The annualized relapse rate over the second year was 0.16 in the samPEG-IFN-β1a 180 μg group and 0.09 in the samPEG-IFN-β1a 240 μg group. By week 104, the proportion of relapse-free patients was 77.0% (87/113) and 83.3% (95/114) in the samPEG-IFN-β1a 180 μg and 240 μg groups, respectively. There were no negative dynamics of MRI markers, neurological deficit parameters and cognitive functions by scales and tests. The safety profile of samPEG-IFN-β1a was consistent with the known safety profile of IFN-β therapy.

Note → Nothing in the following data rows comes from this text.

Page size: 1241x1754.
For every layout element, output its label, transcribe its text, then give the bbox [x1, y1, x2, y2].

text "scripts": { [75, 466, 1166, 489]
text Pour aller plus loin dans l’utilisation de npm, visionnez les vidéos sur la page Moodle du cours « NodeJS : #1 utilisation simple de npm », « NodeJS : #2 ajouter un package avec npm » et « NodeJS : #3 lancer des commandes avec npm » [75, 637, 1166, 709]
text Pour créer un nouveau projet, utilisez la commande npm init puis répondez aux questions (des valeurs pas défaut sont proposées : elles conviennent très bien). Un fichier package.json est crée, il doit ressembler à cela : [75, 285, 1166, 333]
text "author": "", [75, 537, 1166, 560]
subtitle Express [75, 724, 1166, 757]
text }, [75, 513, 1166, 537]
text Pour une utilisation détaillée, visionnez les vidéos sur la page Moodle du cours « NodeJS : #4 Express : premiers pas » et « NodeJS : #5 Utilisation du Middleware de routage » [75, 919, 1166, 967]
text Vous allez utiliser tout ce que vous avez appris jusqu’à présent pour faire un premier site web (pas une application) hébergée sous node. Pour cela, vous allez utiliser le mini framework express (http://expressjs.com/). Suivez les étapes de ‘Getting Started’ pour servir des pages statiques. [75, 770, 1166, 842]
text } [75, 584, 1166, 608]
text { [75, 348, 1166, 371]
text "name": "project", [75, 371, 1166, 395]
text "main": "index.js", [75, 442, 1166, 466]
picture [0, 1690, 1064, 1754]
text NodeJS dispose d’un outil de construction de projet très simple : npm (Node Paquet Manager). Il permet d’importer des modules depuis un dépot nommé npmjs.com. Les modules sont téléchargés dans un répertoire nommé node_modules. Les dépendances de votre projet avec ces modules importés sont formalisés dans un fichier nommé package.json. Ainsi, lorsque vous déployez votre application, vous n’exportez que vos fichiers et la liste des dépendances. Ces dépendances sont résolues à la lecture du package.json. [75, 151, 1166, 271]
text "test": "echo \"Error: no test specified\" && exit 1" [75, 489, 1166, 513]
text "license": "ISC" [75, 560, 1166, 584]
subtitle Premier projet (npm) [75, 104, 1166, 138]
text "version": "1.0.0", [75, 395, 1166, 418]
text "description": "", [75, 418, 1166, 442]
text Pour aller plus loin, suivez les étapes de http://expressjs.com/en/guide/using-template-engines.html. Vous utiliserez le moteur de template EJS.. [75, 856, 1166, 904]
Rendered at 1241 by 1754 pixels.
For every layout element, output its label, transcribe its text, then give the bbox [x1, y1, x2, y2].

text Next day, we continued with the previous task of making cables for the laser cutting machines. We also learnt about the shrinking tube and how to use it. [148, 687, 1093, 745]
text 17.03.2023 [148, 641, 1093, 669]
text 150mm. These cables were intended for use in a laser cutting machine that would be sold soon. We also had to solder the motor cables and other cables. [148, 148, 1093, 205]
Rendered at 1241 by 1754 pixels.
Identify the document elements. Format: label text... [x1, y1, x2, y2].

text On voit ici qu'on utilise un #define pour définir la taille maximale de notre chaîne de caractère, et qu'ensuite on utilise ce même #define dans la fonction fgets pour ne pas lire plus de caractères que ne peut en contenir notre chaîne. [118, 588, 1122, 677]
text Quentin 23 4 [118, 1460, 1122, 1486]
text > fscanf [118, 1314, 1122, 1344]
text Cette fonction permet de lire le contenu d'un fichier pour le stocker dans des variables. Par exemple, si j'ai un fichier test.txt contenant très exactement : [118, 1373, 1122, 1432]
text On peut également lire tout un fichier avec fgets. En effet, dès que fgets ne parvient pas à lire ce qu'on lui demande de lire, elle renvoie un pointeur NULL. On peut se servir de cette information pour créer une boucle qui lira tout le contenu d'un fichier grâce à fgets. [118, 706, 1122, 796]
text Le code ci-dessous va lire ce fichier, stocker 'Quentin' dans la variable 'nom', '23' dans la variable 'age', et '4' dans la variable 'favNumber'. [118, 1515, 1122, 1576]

Treatment with samPEG-IFN-β1a is an effective and safe first-line therapy for relapsing-remitting multiple sclerosis patients.
评估每2周一次皮下注射180μg和240μg聚乙二醇化干扰素β-1a(samPEG-IFN-β1a)与安慰剂及每周一次皮下注射30μg低剂量干扰素β-1a(LIB)相比的疗效和安全性。
将年龄在18 - 60岁、扩展残疾状态量表(EDSS)评分≤5.5的复发缓解型多发性硬化患者按2:2:2:1随机分为以下几组:samPEG-IFN-β1a 180μg组、samPEG-IFN-β1a 240μg组、LIB组、安慰剂组。20周后,安慰剂组完成研究。52周后进行最终分析,包括主要终点分析,此时LIB组患者完成研究。samPEG-IFN-β1a组患者继续接受240μg samPEG-IFN-β1a治疗至第100周(含第100周)。52周后最终分析结果已发表。本文展示了试验104周后samPEG-IFN-β1a的长期疗效和安全性。
samPEG-IFN-β1a 180μg组第二年的年化复发率为0.16,samPEG-IFN-β1a 240μg组为0.09。至第104周时,samPEG-IFN-β1a 180μg组和240μg组无复发患者的比例分别为77.0%(87/113)和83.3%(95/114)。通过量表和测试评估,MRI指标、神经功能缺损参数和认知功能均无不良变化。samPEG-IFN-β1a的安全性与已知的IFN-β治疗安全性一致。
对于复发缓解型多发性硬化患者,samPEG-IFN-β1a治疗是一种有效且安全的一线治疗方法。